From the critically acclaimed author of Bunny comes a horror-tinted, gothic fairy tale about a lonely dress shop clerk whose mother’s unexpected death sends her down a treacherous path in pursuit of youth and beauty. Can she escape her mother’s fate—and find a connection that is more than skin deep?
For as long as she can remember, Belle has been insidiously obsessed with her skin and skincare videos. When her estranged mother Noelle mysteriously dies, Belle finds herself back in Southern California, dealing with her mother’s considerable debts and grappling with lingering questions about her death. The stakes escalate when a strange woman in red appears at the funeral, offering a tantalizing clue about her mother’s demise, followed by a cryptic video about a transformative spa experience. With the help of a pair of red shoes, Belle is lured into the barbed embrace of La Maison de Méduse, the same lavish, culty spa to which her mother was devoted. There, Belle discovers the frightening secret behind her (and her mother’s) obsession with the mirror—and the great shimmering depths (and demons) that lurk on the other side of the glass.
Snow White meets Eyes Wide Shut in this surreal descent into the dark side of beauty, envy, grief, and the complicated love between mothers and daughters. With black humor and seductive horror, Rouge explores the cult-like nature of the beauty industry—as well as the danger of internalizing its pitiless gaze. Brimming with California sunshine and blood-red rose petals, Rouge holds up a warped mirror to our relationship with mortality, our collective fixation with the surface, and the wondrous, deep longing that might lie beneath.
“You’re going to go on quite a journey together,” she says.
“Oh yes. A marvelous journey. Un voyage merveilleux. I can feel it.”

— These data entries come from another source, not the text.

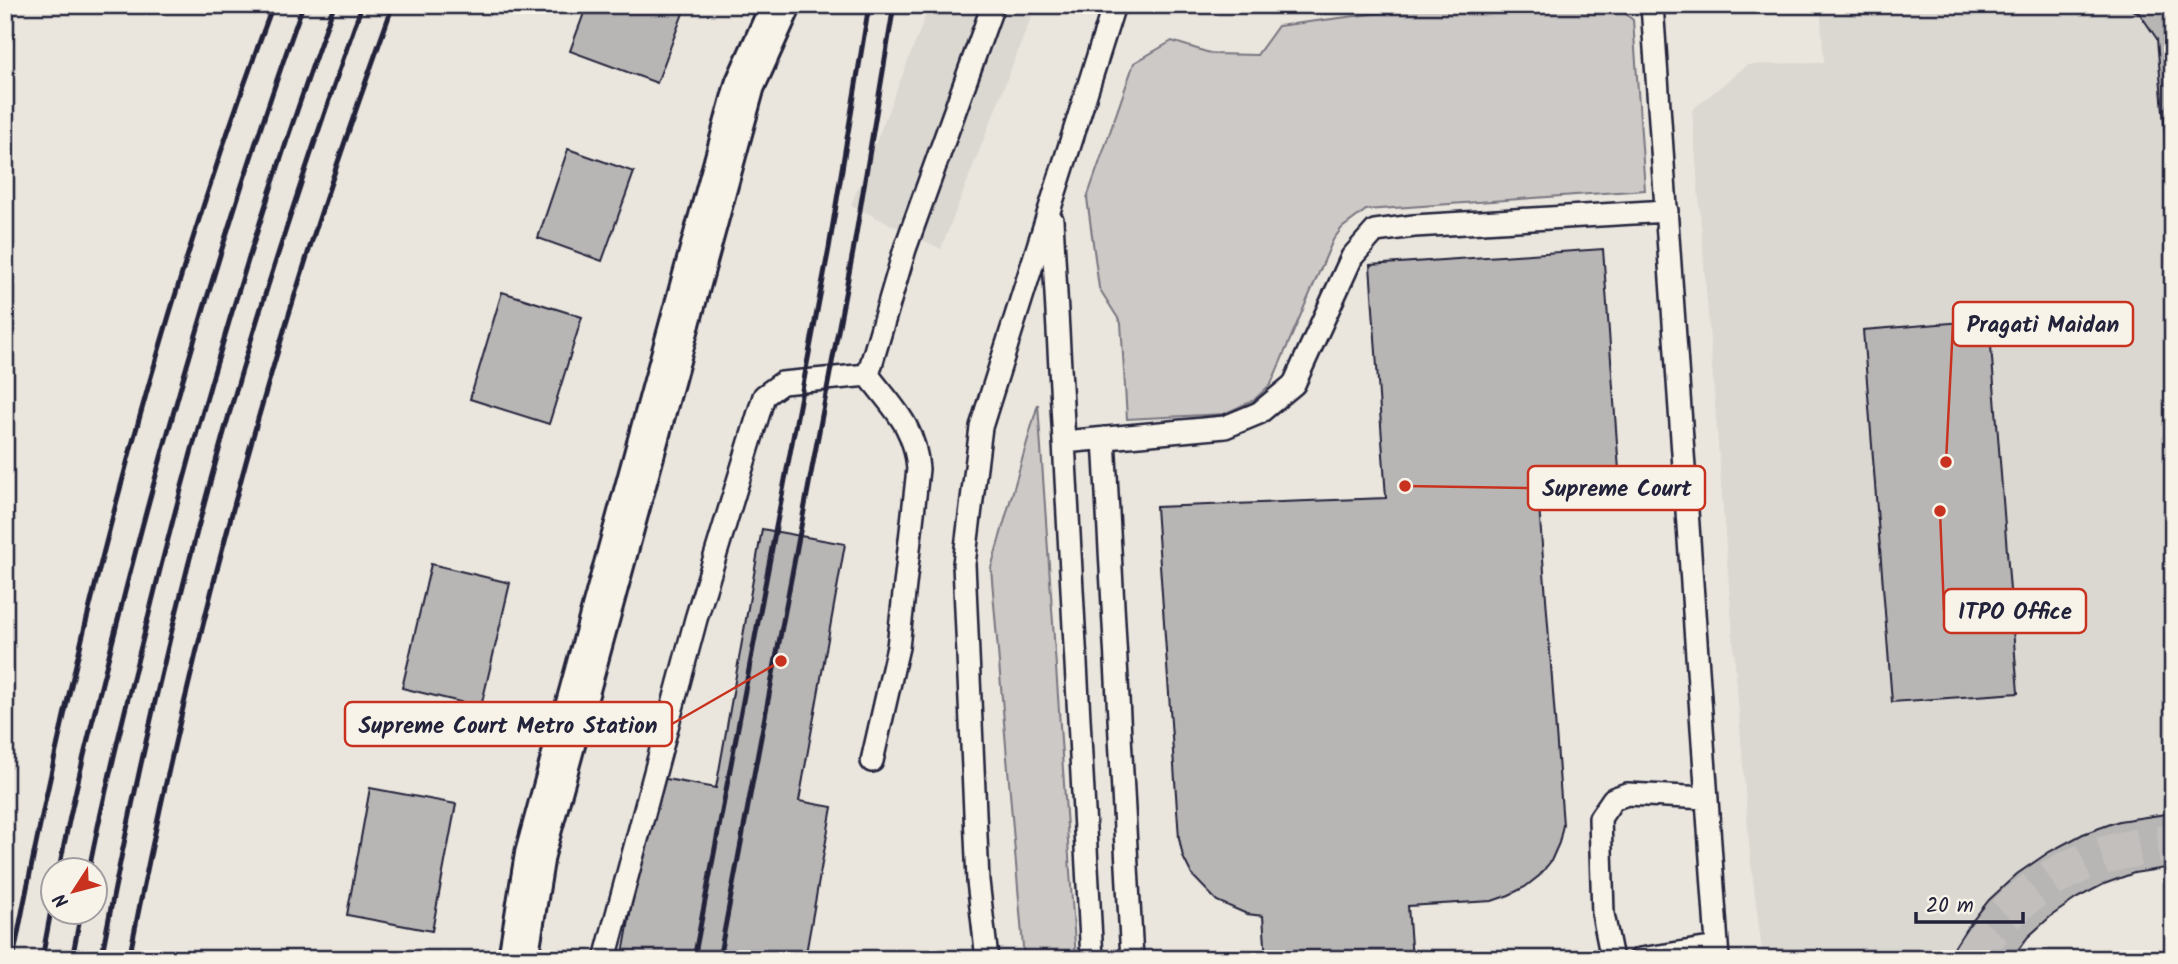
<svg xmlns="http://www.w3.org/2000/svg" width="2178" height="964" viewBox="0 0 2178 964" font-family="Kalam,sans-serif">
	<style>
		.built { fill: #dbd8d2 }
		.green { fill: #cdc9c6; stroke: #787680; stroke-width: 2 }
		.building { fill: #b8b6b5; stroke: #22223b; stroke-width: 2 }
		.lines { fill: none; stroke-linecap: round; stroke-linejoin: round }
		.secondary-tunnel { stroke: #c2bfbd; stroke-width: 38; stroke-dasharray: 38 19; stroke-linecap: butt }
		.lane-casing { stroke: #22223b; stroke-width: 26 }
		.street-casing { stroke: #22223b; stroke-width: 44 }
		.lane { stroke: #f7f3e8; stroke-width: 21 }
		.street { stroke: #f7f3e8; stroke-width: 38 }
		.rail { stroke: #22223b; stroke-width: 5 }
		.leader { fill: none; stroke: #c8321e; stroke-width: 2.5 }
		.callout-dot { fill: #c8321e; stroke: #f7f3e8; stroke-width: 2.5 }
		.callout { fill: #f7f3e8; stroke: #c8321e; stroke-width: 2.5 }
		.callout-label { font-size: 23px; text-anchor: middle; font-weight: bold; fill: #22223b }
	</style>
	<rect width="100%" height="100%" fill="#eae6de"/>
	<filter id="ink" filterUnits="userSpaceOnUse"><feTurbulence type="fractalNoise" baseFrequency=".0143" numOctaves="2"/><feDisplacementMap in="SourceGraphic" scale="14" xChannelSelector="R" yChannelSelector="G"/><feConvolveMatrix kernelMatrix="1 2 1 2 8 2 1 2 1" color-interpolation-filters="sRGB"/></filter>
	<g filter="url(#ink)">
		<path class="built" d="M930,5h106l-95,244 -90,-44z
			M1820,5h353v808l-54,9 -36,12 -34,18 -32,22 -70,85h-184l-13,-103 -58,-746 55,-45 77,-3z"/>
		<path class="green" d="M1440,5h175l18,15 12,170 -279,20 -24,18 -9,12 -62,144 -17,16 -30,14 -97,5 -6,-96 -22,-35 -12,-90 47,-135 38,-22 41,13 44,1 21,-29z
			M1038,404l38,555h-52l-33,-391z"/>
		<path class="building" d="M587,5h99l-29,78 -87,-32z
			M2124,5h49v227l-16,-193 -17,-25z
			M568,149l66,23 -32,89 -64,-23z
			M1603,249l17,235 -82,8 25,333 -4,18 -8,18 -12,15 -14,11 -16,8 -17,6 -84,5 4,53h-146l-3,-43 -16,-2 -30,-13 -25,-26 -9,-18 -4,-19 -23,-331 230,-9 -16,-233z
			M502,292l80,25 -33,107 -79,-25z
			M1989,320l29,373 -126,9 -29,-372z
			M762,529l83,15 -46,257 33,6 -27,152h-183l33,-182 61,11z
			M431,564l79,19 -29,124 -79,-19z
			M370,788l86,16 -24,127 -85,-16z
			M2173,813v54l-39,6 -30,11 -27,14 -26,18 -23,21 -17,22h-64l19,-30 23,-29 28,-26 32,-22 34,-18 36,-13z"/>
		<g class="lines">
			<path class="secondary-tunnel" d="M1970,959c45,-72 118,-112 203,-115"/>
			<defs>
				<path id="lane" d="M1652,5l66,954
					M1052,220l40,739
					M868,375c25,33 47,51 50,94l-20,178 -26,114
					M868,375l37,-126 88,-244
					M1104,438l28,521
					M1064,442l161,-15 34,-14 35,-29 58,-127 23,-26 39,-5 253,-15
					M605,959l91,-340 68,-223 18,-13 86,-8
					M987,959l-9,-78 -14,-317 17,-137 133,-422
					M1612,959l-9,-45 -3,-96 13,-19 14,-5 80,4
					M1640,959l77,-12"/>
				<path id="street" d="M518,959l17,-105 210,-769 36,-80"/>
			</defs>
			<use href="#lane" class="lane-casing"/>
			<use href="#street" class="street-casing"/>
			<use href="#lane" class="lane"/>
			<use href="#street" class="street"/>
			<path class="rail" d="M59,870c18,-94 43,-186 66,-278 51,-198 109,-394 178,-587
				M89,870c15,-78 35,-155 54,-232 52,-215 116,-425 191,-633
				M13,959c62,-323 145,-645 260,-954
				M42,959l10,-54
				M72,959l9,-47
				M101,959c33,-173 72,-346 120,-516 41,-147 90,-293 141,-438
				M129,959c46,-234 103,-466 175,-693 27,-88 58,-174 89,-261
				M694,959l135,-711 40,-243
				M719,959l134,-707 41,-247"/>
		</g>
	</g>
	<path class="leader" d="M1946 462L1953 324M1405 486L1528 488M1940 511L1944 611M781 661L672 724"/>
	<g class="callout-dot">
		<circle cx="1946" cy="462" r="7"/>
		<circle cx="1405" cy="486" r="7"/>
		<circle cx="1940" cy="511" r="7"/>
		<circle cx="781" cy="661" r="7"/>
	</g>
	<g class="callout">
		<rect x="1953" y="302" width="180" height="44" rx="7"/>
		<rect x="1528" y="466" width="177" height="44" rx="7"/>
		<rect x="1944" y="589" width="142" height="44" rx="7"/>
		<rect x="345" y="702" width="327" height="44" rx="7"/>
	</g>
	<g class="callout-label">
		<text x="2043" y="332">Pragati Maidan</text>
		<text x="1617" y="496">Supreme Court</text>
		<text x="2015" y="619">ITPO Office</text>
		<text x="508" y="733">Supreme Court Metro Station</text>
	</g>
	<rect width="2178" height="964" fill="none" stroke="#f7f3e8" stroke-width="28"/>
	<rect x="14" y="14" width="2150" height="936" fill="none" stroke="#22223b" stroke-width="2.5" filter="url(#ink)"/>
	<g transform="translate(74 891) rotate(234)"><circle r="33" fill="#f7f3e8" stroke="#a29fa3" stroke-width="2"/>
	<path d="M0-5L12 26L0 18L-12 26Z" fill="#c8321e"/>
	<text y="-10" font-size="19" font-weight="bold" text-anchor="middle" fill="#22223b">N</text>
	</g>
	<path d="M1916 912v10h107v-10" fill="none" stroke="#22223b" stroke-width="3.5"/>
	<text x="1926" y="912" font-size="21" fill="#22223b" stroke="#f7f3e8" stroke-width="5" paint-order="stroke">20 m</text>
</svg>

“What sort of journey?” I ask.
She looks at me likewhat a question. “The only journey that matters in the end, Daughter of Noelle.”
“Retinol?” I whisper.
“The soul. A journey of the soul, of course.”
And the white jellyfish in my palm quivers.

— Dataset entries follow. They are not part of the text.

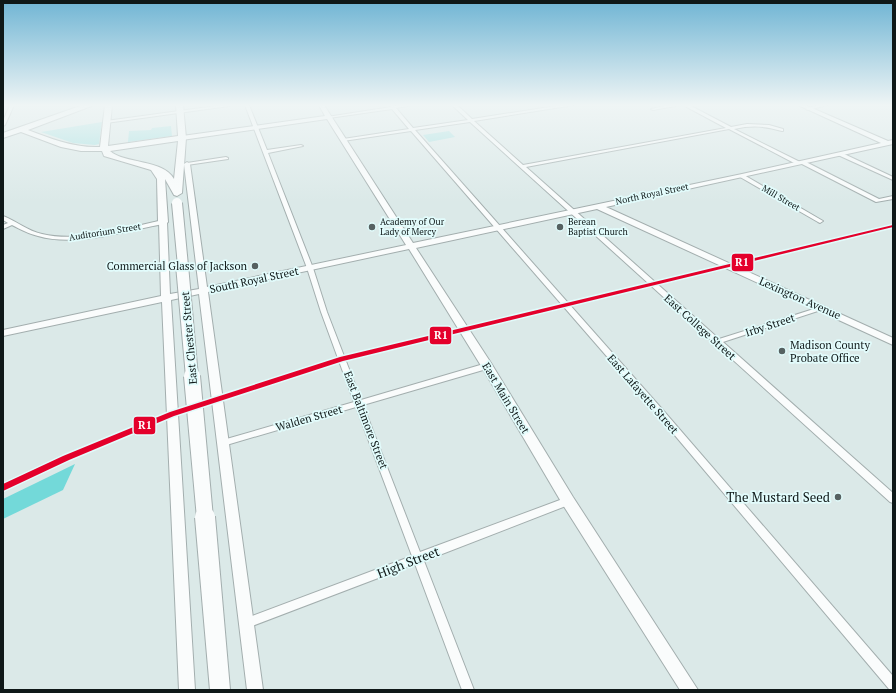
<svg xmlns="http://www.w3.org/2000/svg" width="896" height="693" viewBox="0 0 896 693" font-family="'PT Serif',serif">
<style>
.green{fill:#a6e1e1}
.forest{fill:#73d9d9}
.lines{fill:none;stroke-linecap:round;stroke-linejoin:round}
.street-casing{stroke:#a3aeae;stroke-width:2}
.secondary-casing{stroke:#a3aeae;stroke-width:2}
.highway-casing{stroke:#a3aeae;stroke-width:2}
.street{fill:#fafcfc;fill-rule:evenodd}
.secondary{fill:#fafcfc;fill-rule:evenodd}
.highway{fill:#fafcfc;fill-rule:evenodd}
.highway-bridge-far3-casing{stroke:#a3aeae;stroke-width:12;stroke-linecap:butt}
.highway-bridge-far2-casing{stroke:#a3aeae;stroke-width:14;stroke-linecap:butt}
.highway-bridge-far1-casing{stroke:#a3aeae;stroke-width:18;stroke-linecap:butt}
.highway-bridge-casing{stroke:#a3aeae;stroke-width:22;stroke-linecap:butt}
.highway-bridge-far3{stroke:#fafcfc;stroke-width:10}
.highway-bridge-far2{stroke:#fafcfc;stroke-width:12}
.highway-bridge-far1{stroke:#fafcfc;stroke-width:16}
.highway-bridge{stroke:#fafcfc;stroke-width:20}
.rail-1-casing{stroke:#e2fcfc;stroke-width:3}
.rail-1{fill:#e4002b;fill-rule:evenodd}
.poi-dot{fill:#566161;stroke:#e2fcfc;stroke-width:1.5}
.labels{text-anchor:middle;stroke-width:3.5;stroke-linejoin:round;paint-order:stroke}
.far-street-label{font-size:9px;fill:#0f1818;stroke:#e2fcfc}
.far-poi-label{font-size:9px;fill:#0f1818;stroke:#e2fcfc;text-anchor:start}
.poi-label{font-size:11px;fill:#0f1818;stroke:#e2fcfc;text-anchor:end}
.street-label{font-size:11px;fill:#0f1818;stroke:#e2fcfc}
.near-poi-label{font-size:13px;fill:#0f1818;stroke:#e2fcfc;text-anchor:end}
.near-street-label{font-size:13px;fill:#0f1818;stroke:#e2fcfc}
.line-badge{stroke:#e2fcfc;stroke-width:1.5}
.badge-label{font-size:11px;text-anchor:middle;font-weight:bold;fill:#fff}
</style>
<rect width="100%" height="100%" fill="#dbe9e8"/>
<!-- green -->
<g class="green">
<polygon points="102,122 99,144 95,145 73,143 41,132"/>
<polygon points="171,126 172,136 128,142 129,131 151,130 152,128"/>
<polygon points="449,131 455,137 429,142 423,135"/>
</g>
<!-- forest -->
<polygon class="forest" points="75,464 63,490 3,519 3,499"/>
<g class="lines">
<!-- street casing -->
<g class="street-casing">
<g id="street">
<polygon points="10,105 14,105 5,125 3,126 3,121"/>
<polygon points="223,105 236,105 106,123 104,122 106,121"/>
<polygon points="245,105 249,105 267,150 301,145 303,146 268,153 313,268 327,312 361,400 487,363 491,366 490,368 363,405 420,552 568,497 571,498 573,501 571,504 424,561 474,690 462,690 415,564 247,628 243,627 242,623 243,619 247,618 412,556 356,407 223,446 220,445 219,443 220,441 223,440 354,402 321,312 307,268"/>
<path d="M389,105L394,106L413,105L396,108L413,128L468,120L452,105H457L472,119L562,105H574L474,121L523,165L726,128L683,105H689L731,127L747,124L769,125L783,129V131H782C765,126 752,125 734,129L800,162V164H796L729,129L526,167L719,339L820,307H824L825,308L824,309L723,342L893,493V503L890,502L470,122L415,130L662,409L893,676V690L889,689L656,413L411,131L343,141L341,140L343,139L409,129L392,109L329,118L327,117L391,107Z"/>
<polygon points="669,105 681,105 653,110 651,109"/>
<polygon points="819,105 827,105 808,110 806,109"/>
<polygon points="838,153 842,153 893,177 893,180 838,155"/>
<polygon points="226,157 228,158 228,159 187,165 185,164 187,163"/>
<polygon points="800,161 804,161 879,199 893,196 893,199 876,202 800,163"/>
<polygon points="740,175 744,175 823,221 820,223 818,222 740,177"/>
<path d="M3,216C16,221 28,231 42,234C80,243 126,228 163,220L166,222L163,224C125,231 76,247 38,236C29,234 20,229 12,225L3,229V225L8,223L3,220Z"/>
</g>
</g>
<!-- secondary casing -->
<g class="secondary-casing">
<polygon id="secondary" points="319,105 324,105 413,243 742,174 881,143 798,105 805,105 888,141 893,140 893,144 606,207 893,338 893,345 597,209 416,248 491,363 573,497 698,690 680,690 563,505 483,369 409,249 208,292 263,690 247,690 199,294 171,300 195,690 179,690 162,302 3,336 3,330 161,296 159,222 163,220 167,222 170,294 199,289 184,164 187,162 190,164 207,287 406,245 327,119 182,140 179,138 182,136 325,116"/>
</g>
<!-- highway casing -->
<g class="highway-casing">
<path id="highway" d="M83,105H94L28,130C52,139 74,148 100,147L105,105H112L108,146L178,136L176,105H183L186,138L182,193L177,196L174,195L165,179L168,222L166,224L163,225L158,222L157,179L151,170L104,156L102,151H81L61,147L21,132L3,138V133ZM178,141L174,179C163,159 124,164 110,151Z"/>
</g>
<!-- street -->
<use href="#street" class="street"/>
<!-- secondary -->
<use href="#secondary" class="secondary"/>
<!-- highway -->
<use href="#highway" class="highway"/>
<!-- highway-bridge-far3 casing -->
<g class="highway-bridge-far3-casing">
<polyline id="highway-bridge-far3" points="177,203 183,266"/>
</g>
<!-- highway-bridge-far2 casing -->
<g class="highway-bridge-far2-casing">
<polyline id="highway-bridge-far2" points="182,265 192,377"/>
</g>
<!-- highway-bridge-far1 casing -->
<g class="highway-bridge-far1-casing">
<polyline id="highway-bridge-far1" points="192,376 205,518"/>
</g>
<!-- highway-bridge casing -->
<g class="highway-bridge-casing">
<polyline id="highway-bridge" points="205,517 220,690"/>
</g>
<!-- highway-bridge-far3 -->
<use href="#highway-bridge-far3" class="highway-bridge-far3"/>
<!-- highway-bridge-far2 -->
<use href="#highway-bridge-far2" class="highway-bridge-far2"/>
<!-- highway-bridge-far1 -->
<use href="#highway-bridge-far1" class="highway-bridge-far1"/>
<!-- highway-bridge -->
<use href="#highway-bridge" class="highway-bridge"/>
<!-- rail-1 casing -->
<g class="rail-1-casing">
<polygon id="rail-1" points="893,225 893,227 343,361 174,416 69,460 3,491 3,484 63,456 170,412 340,357"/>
</g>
<!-- rail-1 -->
<use href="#rail-1" class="rail-1"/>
</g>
<!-- sky -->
<linearGradient id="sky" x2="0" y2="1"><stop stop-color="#70b5d4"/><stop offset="0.52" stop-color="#eff5f5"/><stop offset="1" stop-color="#eff5f5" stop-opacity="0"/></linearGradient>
<rect width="896" height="202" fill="url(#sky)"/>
<!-- markers -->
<g class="poi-dot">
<circle cx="372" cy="227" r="4"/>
<circle cx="560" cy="227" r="4"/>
<circle cx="255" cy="266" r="4"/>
<circle cx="782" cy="351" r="4"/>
<circle cx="838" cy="497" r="4"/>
</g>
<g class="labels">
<!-- far-street labels -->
<g class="far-street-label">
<text transform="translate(652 194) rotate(-12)" y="3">North Royal Street</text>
<text transform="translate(781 198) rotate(30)" y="3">Mill Street</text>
<text transform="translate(105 232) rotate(-9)" y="3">Auditorium Street</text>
</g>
<!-- far-poi labels -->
<g class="far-poi-label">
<text x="380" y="225">Academy of Our<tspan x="380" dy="10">Lady of Mercy</tspan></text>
<text x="568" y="225">Berean<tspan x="568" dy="10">Baptist Church</tspan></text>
</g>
<!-- poi labels -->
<g class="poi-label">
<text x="247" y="270">Commercial Glass of Jackson</text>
<text x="790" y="349" text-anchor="start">Madison County<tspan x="790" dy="13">Probate Office</tspan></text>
</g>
<!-- street labels -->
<g class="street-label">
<text transform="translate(254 280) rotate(-12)" y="4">South Royal Street</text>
<text transform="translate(800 298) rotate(24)" y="4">Lexington Avenue</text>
<text transform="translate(770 325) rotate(-18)" y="4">Irby Street</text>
<text transform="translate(700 327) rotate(42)" y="4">East College Street</text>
<text transform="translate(189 338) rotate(-95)" y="4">East Chester Street</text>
<text transform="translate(643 394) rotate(49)" y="4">East Lafayette Street</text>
<text transform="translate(506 398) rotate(59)" y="4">East Main Street</text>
<text transform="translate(309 418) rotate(-16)" y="4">Walden Street</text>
<text transform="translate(366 420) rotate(69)" y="4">East Baltimore Street</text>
</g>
<!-- near-poi labels -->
<g class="near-poi-label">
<text x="830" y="502">The Mustard Seed</text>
</g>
<!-- near-street labels -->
<g class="near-street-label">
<text transform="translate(408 562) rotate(-21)" y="5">High Street</text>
</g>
</g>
<g class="line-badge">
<rect x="731" y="253" width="23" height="19" rx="4" fill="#e4002b"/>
<rect x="429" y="326" width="23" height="19" rx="4" fill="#e4002b"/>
<rect x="133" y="416" width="23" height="19" rx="4" fill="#e4002b"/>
</g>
<g class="badge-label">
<text x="742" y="266">R1</text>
<text x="441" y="339">R1</text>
<text x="145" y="429">R1</text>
</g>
<!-- border -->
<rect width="896" height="693" fill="none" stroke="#0f1818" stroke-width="8"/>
</svg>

Interrupting my short review roundups because Mona Awad is a genius and Rouge deserves all the flowers. It’s absolutely magnifique.
Rouge was my first foray into Awad’s writing and it most certainly won’t be the last.
It’s a dark, head-spinning fairy tale about a young woman who, following the death of her mother, spirals down a dangerous path filled with obsession over beauty and youth.
Mira starts the story in Montreal, estranged from her mother and working in a local dress shop. In her spare time, she obsessively watches influencer skincare videos and painstakingly attempts to recreate their regimes in search of her own skin perfection. Travelling back to her mother’s home in La Jolla, Mira is embraced by an exclusive spa called La Maison de Méduse which is harbouring a horrific secret. There, Mira learns more about her mother’s obsession with appearance and the dark path that led to her demise.
Rouge is a darkly fun and deeply emotional fever dream that has stayed with me long after finishing the last page. At the novel’s forefront is loss and grief, as well as the complex dynamics of mother-daughter relationships. However, Awad also uses the novel as a powerful critique of the beauty industry, particularly how our desire to conform to beauty ideals can lead to a loss of self. Parrallels can be drawn between La Maison de Méduse and the multitudes of companies that prey upon the insecurities of women. Awad explores feelings of self-loathing, particularly from the perspective of someone with dual heritage as well as how women’s self-worth is too often tied to the pursuit of unrealisitic beauty standards and the impact that this has on one’s mental health – I’m looking at you Instagram influencers!
All of this is written in a surreal, heady dream where we’re not quite sure what is real and who to trust. Filling the pages of Rouge are lush red, white and black imagery with a strong undercurrent of tension. It’s an instantly captivating, wildly entertaining and thought-provoking read with the perfect infusion of horror, dark comedy and important social commentary. The ending also had me sobbing tears! It’s so surreal and bizarre and if it had been any other author, it probably wouldn’t have worked but because it was Awad, it was so beautiful. I’m DYING to see this made into a movie because Awad’s imagery is so vivid throughout the novel that it would be remarkable, especially the jellyfish!
I was not expecting Rouge to move me the way it did. It’s still haunts me to this day and has very quickly become one of my all time favourite reads. Mona Awad, I bow down to you.